**Source data:**

..........

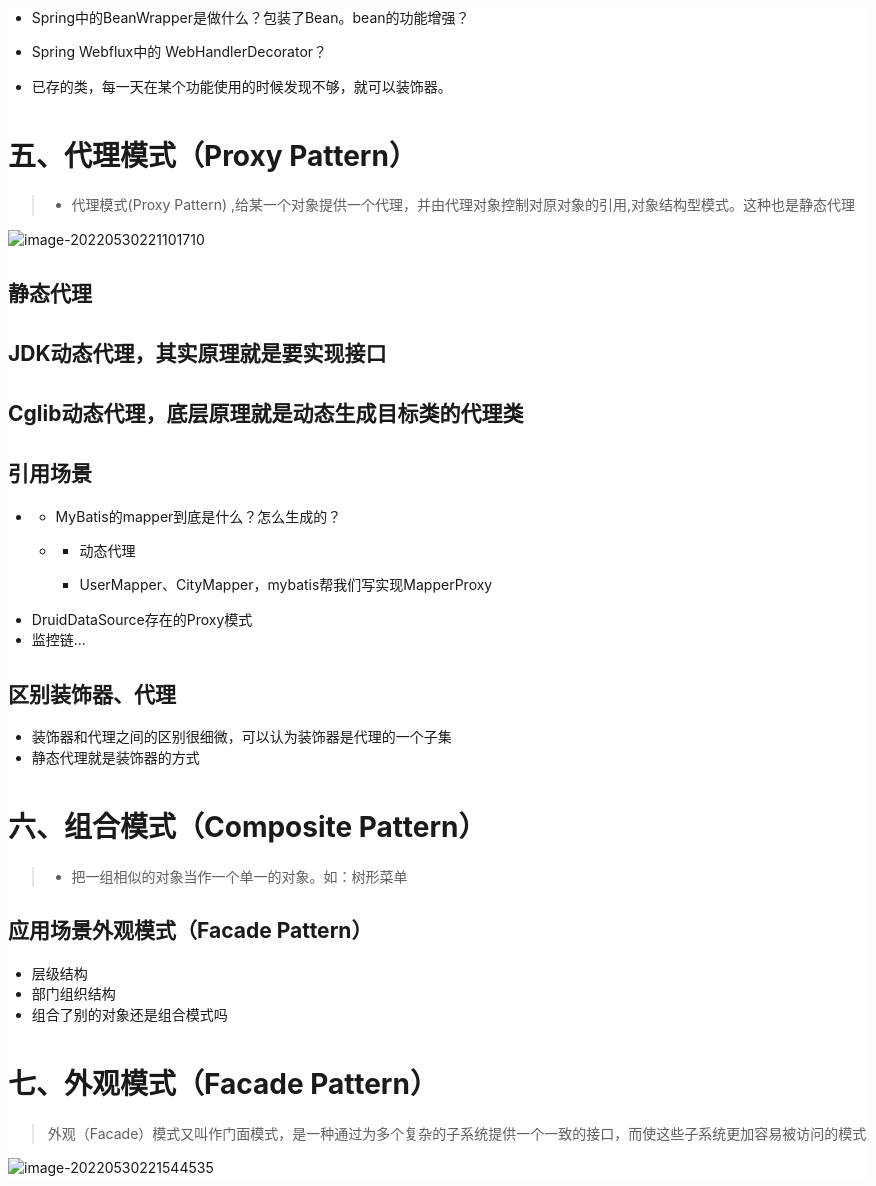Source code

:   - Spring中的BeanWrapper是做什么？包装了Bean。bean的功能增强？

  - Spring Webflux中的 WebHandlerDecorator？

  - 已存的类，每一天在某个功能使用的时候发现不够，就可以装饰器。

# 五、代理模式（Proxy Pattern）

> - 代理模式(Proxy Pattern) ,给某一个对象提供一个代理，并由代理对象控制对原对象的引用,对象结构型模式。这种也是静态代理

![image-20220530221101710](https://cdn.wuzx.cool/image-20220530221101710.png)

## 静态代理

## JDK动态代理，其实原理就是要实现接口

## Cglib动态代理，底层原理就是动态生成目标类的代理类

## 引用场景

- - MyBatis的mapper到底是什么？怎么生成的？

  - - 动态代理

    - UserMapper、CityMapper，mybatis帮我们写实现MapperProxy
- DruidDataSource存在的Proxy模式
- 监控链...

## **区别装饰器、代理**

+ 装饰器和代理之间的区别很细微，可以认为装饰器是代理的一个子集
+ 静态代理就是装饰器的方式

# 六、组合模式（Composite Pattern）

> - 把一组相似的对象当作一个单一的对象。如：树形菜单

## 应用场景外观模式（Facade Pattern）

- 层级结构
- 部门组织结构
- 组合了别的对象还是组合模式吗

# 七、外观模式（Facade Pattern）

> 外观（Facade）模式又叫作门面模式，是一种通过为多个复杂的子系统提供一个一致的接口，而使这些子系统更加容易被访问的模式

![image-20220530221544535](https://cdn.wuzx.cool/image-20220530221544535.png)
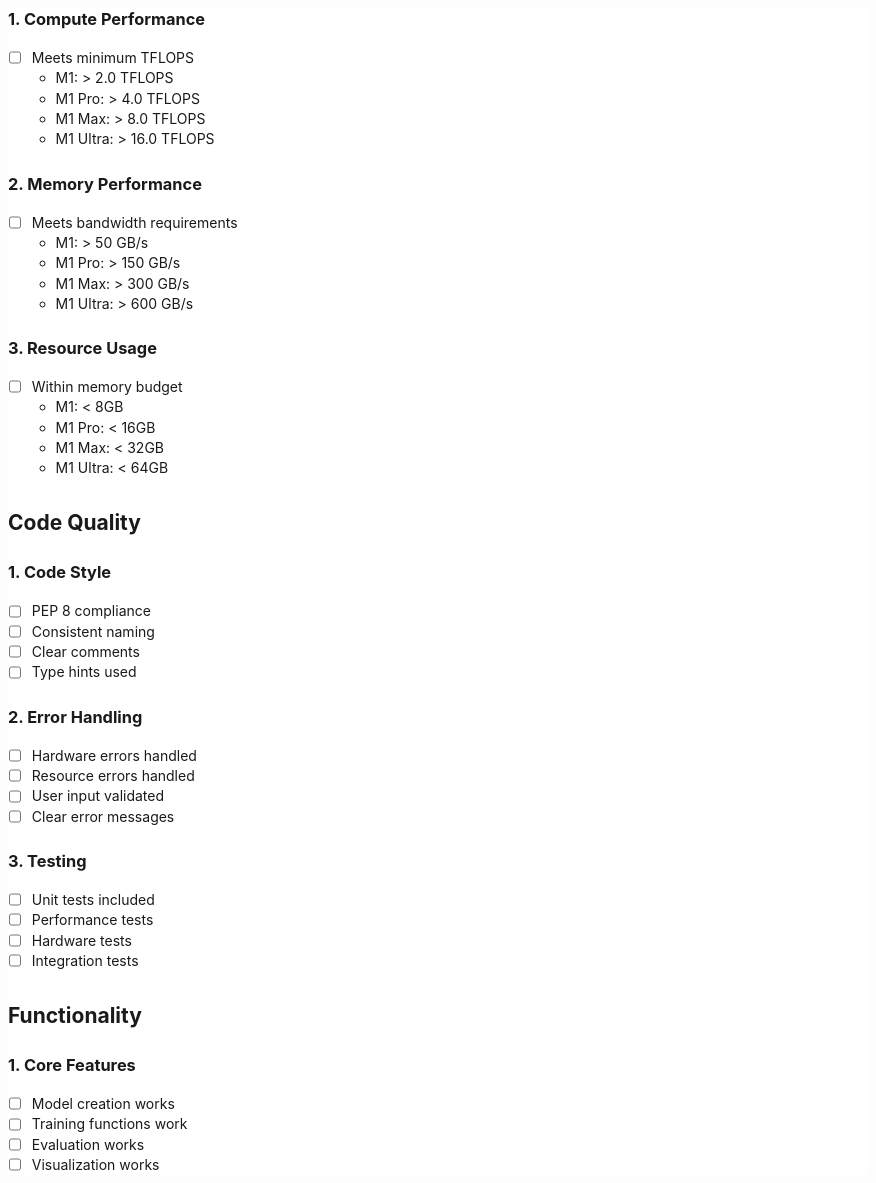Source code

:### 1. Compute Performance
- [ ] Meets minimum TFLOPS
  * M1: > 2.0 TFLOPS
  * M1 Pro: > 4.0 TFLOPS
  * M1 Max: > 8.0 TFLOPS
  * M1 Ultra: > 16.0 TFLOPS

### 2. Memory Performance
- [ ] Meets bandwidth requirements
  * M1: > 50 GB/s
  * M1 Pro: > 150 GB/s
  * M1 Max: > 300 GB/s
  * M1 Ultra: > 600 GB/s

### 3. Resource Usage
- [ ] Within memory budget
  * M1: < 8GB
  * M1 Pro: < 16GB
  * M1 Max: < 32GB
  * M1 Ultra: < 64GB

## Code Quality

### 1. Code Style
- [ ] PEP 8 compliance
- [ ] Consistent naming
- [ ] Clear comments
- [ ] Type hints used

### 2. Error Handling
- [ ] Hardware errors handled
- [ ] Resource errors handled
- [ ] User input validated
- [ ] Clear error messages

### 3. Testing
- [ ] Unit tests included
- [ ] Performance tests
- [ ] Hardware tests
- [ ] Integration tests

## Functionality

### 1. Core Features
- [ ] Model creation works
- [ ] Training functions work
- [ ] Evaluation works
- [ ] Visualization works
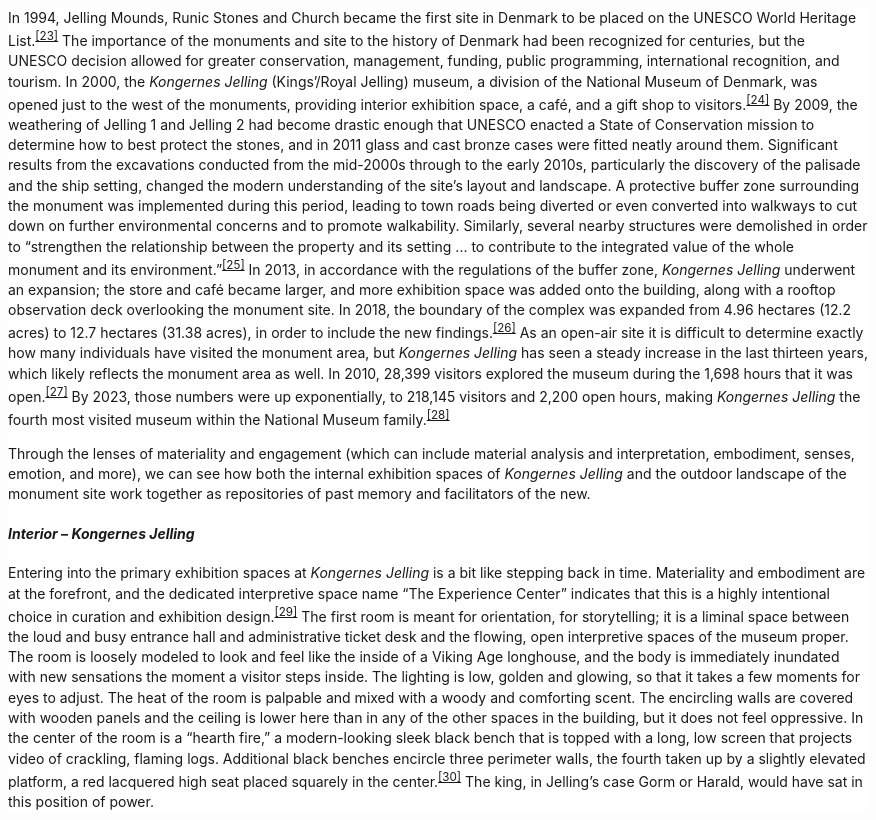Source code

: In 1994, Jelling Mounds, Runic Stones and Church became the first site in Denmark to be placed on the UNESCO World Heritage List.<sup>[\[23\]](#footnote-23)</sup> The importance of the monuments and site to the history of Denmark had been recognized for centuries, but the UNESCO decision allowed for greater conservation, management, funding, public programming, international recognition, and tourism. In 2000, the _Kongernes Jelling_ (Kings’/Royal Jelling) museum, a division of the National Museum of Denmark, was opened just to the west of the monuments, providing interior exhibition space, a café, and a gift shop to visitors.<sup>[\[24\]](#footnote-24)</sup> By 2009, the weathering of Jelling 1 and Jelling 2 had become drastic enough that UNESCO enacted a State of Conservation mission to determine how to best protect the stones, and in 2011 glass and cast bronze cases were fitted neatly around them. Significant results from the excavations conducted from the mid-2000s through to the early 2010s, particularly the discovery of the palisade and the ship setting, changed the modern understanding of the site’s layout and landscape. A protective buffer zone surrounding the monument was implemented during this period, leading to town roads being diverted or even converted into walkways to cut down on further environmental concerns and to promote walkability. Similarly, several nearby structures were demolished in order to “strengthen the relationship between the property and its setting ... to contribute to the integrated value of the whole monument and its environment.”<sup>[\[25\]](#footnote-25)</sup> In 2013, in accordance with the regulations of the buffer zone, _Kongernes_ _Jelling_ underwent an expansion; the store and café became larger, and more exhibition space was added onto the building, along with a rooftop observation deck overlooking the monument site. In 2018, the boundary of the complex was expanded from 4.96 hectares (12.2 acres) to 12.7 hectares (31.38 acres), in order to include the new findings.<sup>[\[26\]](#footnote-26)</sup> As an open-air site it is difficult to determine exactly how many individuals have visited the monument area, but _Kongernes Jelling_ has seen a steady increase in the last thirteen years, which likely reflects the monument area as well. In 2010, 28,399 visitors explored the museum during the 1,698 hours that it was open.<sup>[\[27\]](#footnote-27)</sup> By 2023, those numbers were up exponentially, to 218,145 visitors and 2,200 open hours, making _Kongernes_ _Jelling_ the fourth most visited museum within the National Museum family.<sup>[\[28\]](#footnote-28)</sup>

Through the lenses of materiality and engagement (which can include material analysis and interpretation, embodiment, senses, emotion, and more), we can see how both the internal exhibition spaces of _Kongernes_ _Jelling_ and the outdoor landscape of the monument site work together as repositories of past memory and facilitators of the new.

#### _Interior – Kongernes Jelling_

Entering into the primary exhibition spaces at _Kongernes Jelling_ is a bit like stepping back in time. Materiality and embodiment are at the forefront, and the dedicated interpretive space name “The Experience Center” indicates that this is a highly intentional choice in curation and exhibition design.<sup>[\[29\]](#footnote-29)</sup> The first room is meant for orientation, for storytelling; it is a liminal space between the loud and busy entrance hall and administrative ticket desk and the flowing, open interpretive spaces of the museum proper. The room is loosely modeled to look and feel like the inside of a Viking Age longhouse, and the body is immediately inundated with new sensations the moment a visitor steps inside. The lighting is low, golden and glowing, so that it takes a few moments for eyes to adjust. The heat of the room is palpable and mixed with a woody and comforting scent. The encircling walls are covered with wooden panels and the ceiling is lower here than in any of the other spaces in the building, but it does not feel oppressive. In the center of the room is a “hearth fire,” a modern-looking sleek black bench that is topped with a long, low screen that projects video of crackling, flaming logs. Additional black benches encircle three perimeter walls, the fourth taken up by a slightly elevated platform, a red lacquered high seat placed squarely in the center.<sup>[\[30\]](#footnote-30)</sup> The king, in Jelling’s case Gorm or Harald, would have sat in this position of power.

..........

**About this exercise:** From the entries above, tally every line holding the string "https". Give only the count.

**Your response:** 2